* **TEXT UNDER STUDY**:
□ □ □

I don't know what hal.dll is or does.


----------



## Madridi (Mar 6, 2017)

That's some great news I suppose. Did you contact an electrician an your insurance? Surely you're not going to pay for all of these again?

About the minidumps. My guess would go to the bios reset, and now that you're using a different video card, things might need to be reconfigured again.


----------



## Cyan (Mar 6, 2017)

Yes, I thought it might be a bios issue (the thing is I never noted the previous values before reseting it)

I also changed my graphic card, but it's still a NVidia, so the drivers should be good. Maybe I should reinstall the driver to get a proper card detection ?


I searched what Hal.dll is, and it seems responsible of IRQ and HDMA (direct memory access), hardware manager (HDD).
I found it could be either an issue with the RAM, or a bad sector on HDD. I suspect it could be the BIOS with bad settings too, or the mother board bus which is also defective?

I'll search how to test my RAM.
I'll try a nvidia driver reinstall.
I'll try a chkdsk for my drives (will take a long time, if it crash while scanning, I won't know what's wrong)

I could try a Ghost reinstall of my previous backup (from july 2016), in case it's system/OS related, and not hardware.

I found an option in the BIOS named "Above 4G decoding"
with description "for 64bit compatible PCI devices", but with no explanation what it's doing.

□ □ □

* **EXTRACTED RECORDS**:
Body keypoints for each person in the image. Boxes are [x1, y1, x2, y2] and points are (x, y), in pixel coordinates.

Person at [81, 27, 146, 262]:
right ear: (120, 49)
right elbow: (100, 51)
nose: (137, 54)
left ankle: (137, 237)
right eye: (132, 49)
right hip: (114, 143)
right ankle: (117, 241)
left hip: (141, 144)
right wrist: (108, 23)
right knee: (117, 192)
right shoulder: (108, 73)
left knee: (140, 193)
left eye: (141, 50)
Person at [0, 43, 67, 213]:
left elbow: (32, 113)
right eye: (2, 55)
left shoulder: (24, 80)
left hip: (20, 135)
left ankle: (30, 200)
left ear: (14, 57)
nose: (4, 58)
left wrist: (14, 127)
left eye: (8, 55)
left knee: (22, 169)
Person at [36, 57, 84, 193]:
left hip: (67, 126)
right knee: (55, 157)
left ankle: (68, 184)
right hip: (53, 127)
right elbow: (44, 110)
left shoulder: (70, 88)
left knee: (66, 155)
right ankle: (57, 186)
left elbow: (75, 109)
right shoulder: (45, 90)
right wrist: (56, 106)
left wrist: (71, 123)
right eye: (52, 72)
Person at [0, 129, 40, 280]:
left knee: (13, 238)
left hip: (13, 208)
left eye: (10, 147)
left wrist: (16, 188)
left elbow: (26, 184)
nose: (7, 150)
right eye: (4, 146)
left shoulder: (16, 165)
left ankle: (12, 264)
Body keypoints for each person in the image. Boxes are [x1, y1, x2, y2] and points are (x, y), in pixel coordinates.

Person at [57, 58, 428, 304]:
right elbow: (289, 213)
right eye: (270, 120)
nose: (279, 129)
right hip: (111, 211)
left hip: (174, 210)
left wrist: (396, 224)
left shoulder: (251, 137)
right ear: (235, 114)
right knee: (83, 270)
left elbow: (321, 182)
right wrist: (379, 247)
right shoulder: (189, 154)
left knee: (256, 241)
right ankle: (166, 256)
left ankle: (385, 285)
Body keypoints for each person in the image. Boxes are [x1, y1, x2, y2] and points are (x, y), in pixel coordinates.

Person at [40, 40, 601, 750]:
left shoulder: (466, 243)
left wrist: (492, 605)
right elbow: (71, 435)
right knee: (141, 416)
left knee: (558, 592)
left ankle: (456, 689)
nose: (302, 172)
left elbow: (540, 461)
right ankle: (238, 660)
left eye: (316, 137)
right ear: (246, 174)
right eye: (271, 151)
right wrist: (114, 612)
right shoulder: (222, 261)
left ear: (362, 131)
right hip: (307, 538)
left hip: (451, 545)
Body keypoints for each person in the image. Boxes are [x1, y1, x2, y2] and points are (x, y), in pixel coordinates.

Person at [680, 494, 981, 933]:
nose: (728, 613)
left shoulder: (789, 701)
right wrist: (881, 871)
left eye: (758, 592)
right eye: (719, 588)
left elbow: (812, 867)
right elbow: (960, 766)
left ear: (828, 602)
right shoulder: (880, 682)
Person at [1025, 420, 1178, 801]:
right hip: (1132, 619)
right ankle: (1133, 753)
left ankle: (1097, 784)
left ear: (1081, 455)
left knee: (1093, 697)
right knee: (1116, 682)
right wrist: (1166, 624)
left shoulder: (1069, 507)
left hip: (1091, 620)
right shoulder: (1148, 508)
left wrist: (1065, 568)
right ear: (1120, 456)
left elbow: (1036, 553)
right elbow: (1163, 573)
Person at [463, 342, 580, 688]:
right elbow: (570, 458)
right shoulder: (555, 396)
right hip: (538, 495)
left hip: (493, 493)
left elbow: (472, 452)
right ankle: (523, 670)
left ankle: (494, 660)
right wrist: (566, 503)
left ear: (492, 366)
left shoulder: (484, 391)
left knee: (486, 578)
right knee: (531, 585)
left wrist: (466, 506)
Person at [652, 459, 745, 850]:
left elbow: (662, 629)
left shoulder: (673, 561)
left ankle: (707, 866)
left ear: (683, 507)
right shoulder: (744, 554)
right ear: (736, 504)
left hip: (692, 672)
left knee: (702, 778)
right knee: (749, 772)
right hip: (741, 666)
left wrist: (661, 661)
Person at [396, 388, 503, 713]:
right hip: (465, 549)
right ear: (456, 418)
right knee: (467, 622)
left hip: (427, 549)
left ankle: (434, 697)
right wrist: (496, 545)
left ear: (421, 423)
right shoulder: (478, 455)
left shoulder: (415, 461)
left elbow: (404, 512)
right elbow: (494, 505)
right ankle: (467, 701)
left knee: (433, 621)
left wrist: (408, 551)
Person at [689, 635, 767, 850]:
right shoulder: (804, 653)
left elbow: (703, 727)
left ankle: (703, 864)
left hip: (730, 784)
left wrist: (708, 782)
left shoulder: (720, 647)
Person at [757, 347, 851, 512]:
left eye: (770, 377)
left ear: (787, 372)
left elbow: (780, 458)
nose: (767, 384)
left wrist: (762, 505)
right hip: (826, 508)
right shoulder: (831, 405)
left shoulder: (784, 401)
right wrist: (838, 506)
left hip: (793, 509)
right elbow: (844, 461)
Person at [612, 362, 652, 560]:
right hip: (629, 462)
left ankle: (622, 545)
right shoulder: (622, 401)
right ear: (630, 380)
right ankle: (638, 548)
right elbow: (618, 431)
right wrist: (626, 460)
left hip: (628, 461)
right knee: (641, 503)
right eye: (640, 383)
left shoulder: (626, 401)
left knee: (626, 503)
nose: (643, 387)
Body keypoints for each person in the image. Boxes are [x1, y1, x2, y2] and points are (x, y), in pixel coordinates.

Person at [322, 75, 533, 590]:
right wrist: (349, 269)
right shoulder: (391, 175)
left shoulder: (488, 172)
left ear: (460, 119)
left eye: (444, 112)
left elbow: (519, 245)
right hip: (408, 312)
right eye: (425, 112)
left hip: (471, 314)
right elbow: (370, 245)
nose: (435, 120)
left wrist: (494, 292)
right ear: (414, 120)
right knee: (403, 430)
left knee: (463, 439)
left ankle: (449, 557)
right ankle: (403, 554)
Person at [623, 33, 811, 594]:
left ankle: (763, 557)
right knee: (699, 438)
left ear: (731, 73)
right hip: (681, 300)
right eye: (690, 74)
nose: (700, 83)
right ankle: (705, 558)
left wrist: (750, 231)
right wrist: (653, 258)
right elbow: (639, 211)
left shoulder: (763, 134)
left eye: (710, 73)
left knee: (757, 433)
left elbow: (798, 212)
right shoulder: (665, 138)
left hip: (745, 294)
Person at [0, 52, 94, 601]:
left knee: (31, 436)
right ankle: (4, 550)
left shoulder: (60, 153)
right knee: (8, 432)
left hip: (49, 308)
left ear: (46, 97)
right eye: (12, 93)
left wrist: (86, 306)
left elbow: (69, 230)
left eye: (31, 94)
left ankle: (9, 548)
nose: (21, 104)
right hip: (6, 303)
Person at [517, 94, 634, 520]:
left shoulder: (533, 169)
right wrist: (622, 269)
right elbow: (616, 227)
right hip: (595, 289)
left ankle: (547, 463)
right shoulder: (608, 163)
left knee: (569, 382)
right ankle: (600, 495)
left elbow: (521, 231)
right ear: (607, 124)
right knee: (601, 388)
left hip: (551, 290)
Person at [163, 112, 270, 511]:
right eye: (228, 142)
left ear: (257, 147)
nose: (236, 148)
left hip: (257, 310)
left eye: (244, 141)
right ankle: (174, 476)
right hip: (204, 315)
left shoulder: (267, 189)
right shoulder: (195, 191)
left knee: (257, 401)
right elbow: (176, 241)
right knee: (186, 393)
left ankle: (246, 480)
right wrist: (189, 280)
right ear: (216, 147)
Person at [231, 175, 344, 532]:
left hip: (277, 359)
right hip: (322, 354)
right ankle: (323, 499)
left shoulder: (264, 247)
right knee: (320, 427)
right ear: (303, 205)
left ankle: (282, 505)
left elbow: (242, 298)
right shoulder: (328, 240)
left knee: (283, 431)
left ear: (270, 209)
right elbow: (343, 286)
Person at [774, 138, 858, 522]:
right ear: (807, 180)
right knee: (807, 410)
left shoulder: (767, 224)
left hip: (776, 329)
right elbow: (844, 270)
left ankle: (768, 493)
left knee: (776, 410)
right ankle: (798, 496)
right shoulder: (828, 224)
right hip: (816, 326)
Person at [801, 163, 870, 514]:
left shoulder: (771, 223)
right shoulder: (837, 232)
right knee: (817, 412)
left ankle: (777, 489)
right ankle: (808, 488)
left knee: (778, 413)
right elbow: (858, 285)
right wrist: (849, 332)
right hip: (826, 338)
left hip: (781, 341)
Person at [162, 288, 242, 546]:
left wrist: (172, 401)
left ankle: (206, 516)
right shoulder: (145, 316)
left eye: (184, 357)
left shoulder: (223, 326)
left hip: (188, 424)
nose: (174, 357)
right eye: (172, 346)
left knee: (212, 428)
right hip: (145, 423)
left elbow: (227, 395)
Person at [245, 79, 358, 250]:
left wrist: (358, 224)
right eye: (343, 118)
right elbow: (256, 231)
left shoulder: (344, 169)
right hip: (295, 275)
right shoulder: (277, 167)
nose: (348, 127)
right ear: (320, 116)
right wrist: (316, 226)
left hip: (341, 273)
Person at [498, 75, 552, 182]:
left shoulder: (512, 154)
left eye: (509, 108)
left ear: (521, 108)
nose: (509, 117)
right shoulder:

□ □ □

* **WORK TO COMPLETE**:
A - Answer these from the forum thread:
(i) Whom does Madridi ask whether Cyan contacted?
(ii) What brand is Cyan's new graphics card?
(iii) What is the BIOS option that Cyan found called?
B - Copy the forum thread word for word from "About the minidumps." to "before reseting it)".
Rely only on the forum thread here, not on the entries.

* **EXERCISE RESULTS**:
A -
(i) An electrician and the insurance.
(ii) NVidia.
(iii) "Above 4G decoding."

B -
About the minidumps. My guess would go to the bios reset, and now that you're using a different video card, things might need to be reconfigured again.


----------



## Cyan (Mar 6, 2017)

Yes, I thought it might be a bios issue (the thing is I never noted the previous values before reseting it)